I have failed in my admittedly quixotic quest to limit meetings and protect time. My goal was to limit time spent in meetings, eliminate many meetings altogether and just say no to just being there.
I have learned (confirmed) to my sadness that in government, maybe any large organization, many people define their “work” by the number and duration of the meetings they attend.
We talk about saving time and say time is our most valuable resource. I listened to a podcast re (see link,) which actually provoked this post.
In truth, I have not been completely unsuccessful. I have learned to say “no” to lots of meetings. I think I have paid some cost, but what do I care at this stage of my career.
I ridicule most suggestions of “brainstorming” for example, especially when “brainstorm” is used as a verb, i.e. “let’s brainstorm it.” Brainstorming is a colossal waste of time. People substitute brainstorming for thinking things through. I can think of a few cases where brainstorming sessions produced some value, but I cannot think of very many. And I am sorry but there are some stupid ideas and it is not much use to “get them out there” except maybe to get them out into the open where they can be eliminated more easily.
But my ridiculing of brainstorming upsets brainstorm advocates. Some don’t tell me, but they are.
Returning to the main meeting topic, I had a very interesting case with one of my staff members, who was holding too many meetings. When I asked him to stop, he told me that “his bosses” expected of him. I pointed out that I was his boss and I didn’t want it. He stopped – I thought. I later learned that he had not stopped at all; he just stopped reporting back to me. What for, if the ostensible recipient of the results doesn’t want them? My belief is that it was just a way to seem to be busy, like doing a rain dance.
But I have learned a simple technique. I noticed that when somebody closes a meeting, it is customary to ask if anybody else has anything else to say. This question is often followed by a “are you sure?” and/or by additional comments. I have noticed that when the last person speaks, the best thing to say is “okay, let’s get back to work.” If someone really has something important to add, they will say so. Otherwise, head for the door while the opportunity is there. I have a variation if I am not leading the meeting. When the leader says “okay, let’s” I get up and make to leave. This often finishes the meeting w/o the request for additional comments.
In the link I included, the author talks about making it harder to set up meetings. Outlook makes it too easy. All you need do is send out those notices. I used to think it was rude not to respond at all, but now I just ignore most of them, since few of them really need me.
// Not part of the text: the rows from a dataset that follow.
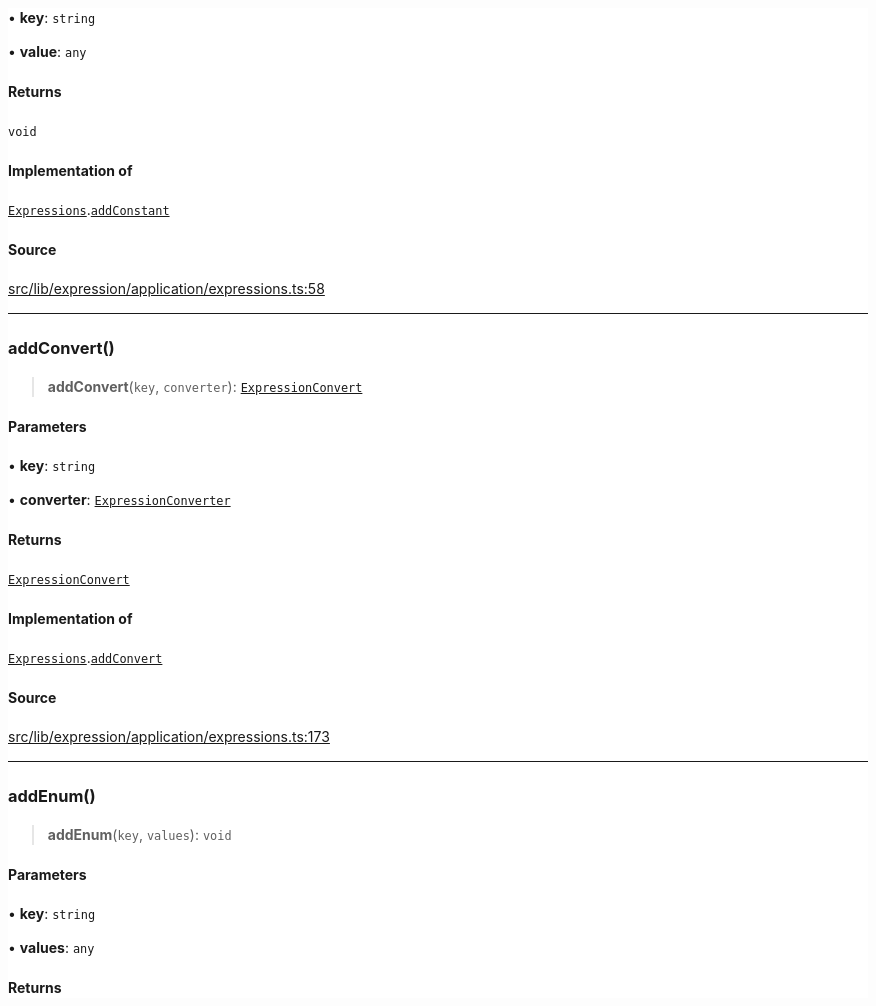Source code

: • **key**: `string`

• **value**: `any`

#### Returns

`void`

#### Implementation of

[`Expressions`](../interfaces/Expressions.md).[`addConstant`](../interfaces/Expressions.md#addconstant)

#### Source

[src/lib/expression/application/expressions.ts:58](https://github.com/data7expressions/3xpr/blob/7acee0c2886cdd6f6b6d4a83a1fd843738c9d027/src/lib/expression/application/expressions.ts#L58)

***

### addConvert()

> **addConvert**(`key`, `converter`): [`ExpressionConvert`](../interfaces/ExpressionConvert.md)

#### Parameters

• **key**: `string`

• **converter**: [`ExpressionConverter`](../interfaces/ExpressionConverter.md)

#### Returns

[`ExpressionConvert`](../interfaces/ExpressionConvert.md)

#### Implementation of

[`Expressions`](../interfaces/Expressions.md).[`addConvert`](../interfaces/Expressions.md#addconvert)

#### Source

[src/lib/expression/application/expressions.ts:173](https://github.com/data7expressions/3xpr/blob/7acee0c2886cdd6f6b6d4a83a1fd843738c9d027/src/lib/expression/application/expressions.ts#L173)

***

### addEnum()

> **addEnum**(`key`, `values`): `void`

#### Parameters

• **key**: `string`

• **values**: `any`

#### Returns
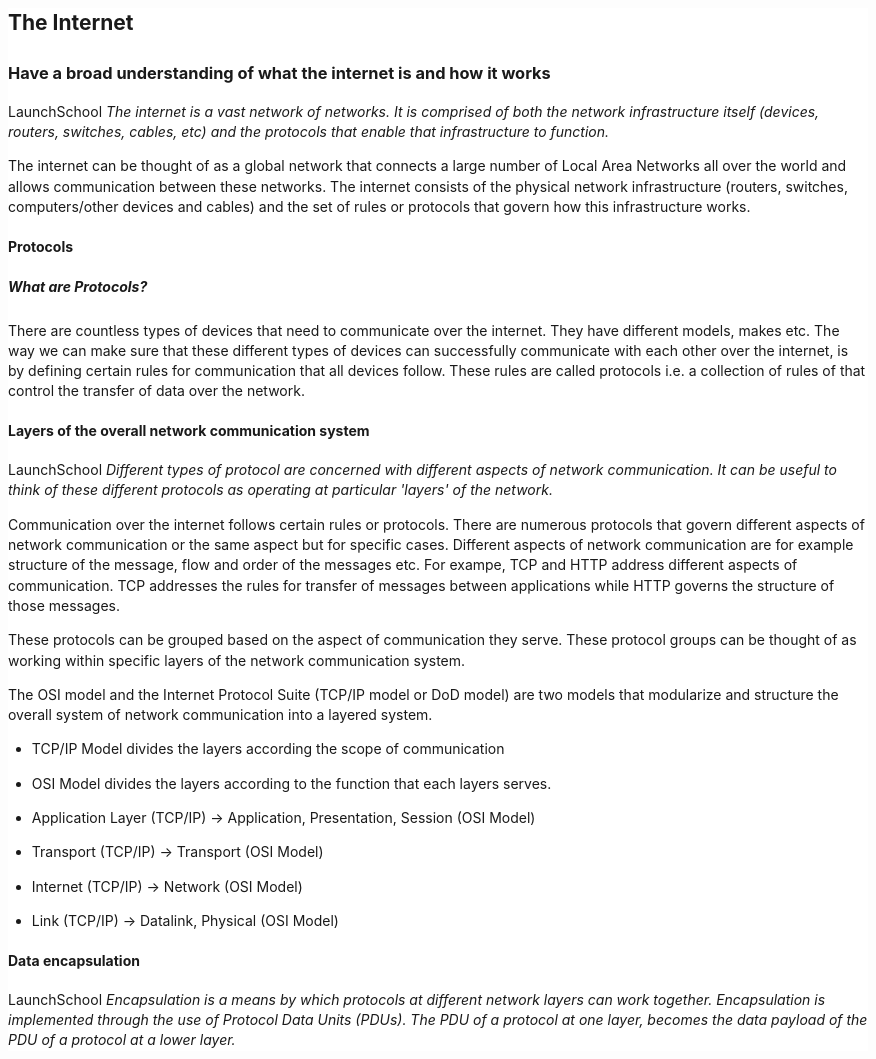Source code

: ## The Internet
### Have a broad understanding of what the internet is and how it works

LaunchSchool *The internet is a vast network of networks. It is comprised of both the network infrastructure itself (devices, routers, switches, cables, etc) and the protocols that enable that infrastructure to function.*

The internet can be thought of as a global network that connects a large number of Local Area Networks all over the world and allows communication between these networks. The internet consists of the physical network infrastructure (routers, switches, computers/other devices and cables) and the set of rules or protocols that govern how this infrastructure works.

#### Protocols

##### What are Protocols?

There are countless types of devices that need to communicate over the internet. They have different models, makes etc. The way we can make sure that these different types of devices can successfully communicate with each other over the internet, is by defining certain rules for communication that all devices follow. These rules are called protocols i.e. a collection of rules of that control the transfer of data over the network.

#### Layers of the overall network communication system

LaunchSchool *Different types of protocol are concerned with different aspects of network communication. It can be useful to think of these different protocols as operating at particular 'layers' of the network.*

Communication over the internet follows certain rules or protocols. There are numerous protocols that govern different aspects of network communication or the same aspect but for specific cases. Different aspects of network communication are for example structure of the message, flow and order of the messages etc. For exampe, TCP and HTTP address different aspects of communication. TCP addresses the rules for transfer of messages between applications while HTTP governs the structure of those messages.

These protocols can be grouped based on the aspect of communication they serve. These protocol groups can be thought of as working within specific layers of the network communication system.

The OSI model and the Internet Protocol Suite (TCP/IP model or DoD model) are two models that modularize and structure the overall system of network communication into a layered system. 

- TCP/IP Model divides the layers according the scope of communication
- OSI Model divides the layers according to the function that each layers serves.

- Application Layer (TCP/IP) -> Application, Presentation, Session (OSI Model)
- Transport (TCP/IP) -> Transport (OSI Model)
- Internet (TCP/IP) -> Network (OSI Model)
- Link (TCP/IP) -> Datalink, Physical (OSI Model)

#### Data encapsulation

LaunchSchool *Encapsulation is a means by which protocols at different network layers can work together. Encapsulation is implemented through the use of Protocol Data Units (PDUs). The PDU of a protocol at one layer, becomes the data payload of the PDU of a protocol at a lower layer.*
They have no business asking me and I figure if they really care they will follow up.
IMO, many if not most meetings result from inability to make decisions. How often are you talking with a few people and somebody says, “let’s have a meeting to resolve this.” The correct answer is almost always “no”.
If you need more information, ask whoever is likely to have it. If a decision is within your portfolio, just make it. The cost of coming to the “right” decision with meetings and research often exceeds the cost of making the wrong decision and some things just don’t matter very much.
Anyway, I lost that long war against meetings, although I did manage to clear an areas that was, if not meeting free, was at least meeting scarce. This gave everybody more time to do real work and I think it was effective. I would discuss this with anyone who asks, but let’s not meet about it.
PS – I am not really against wasting time. Some wasted time is unavoidable. But I can waste time all by myself. I don’t need to call a meeting of a lot of other people to help.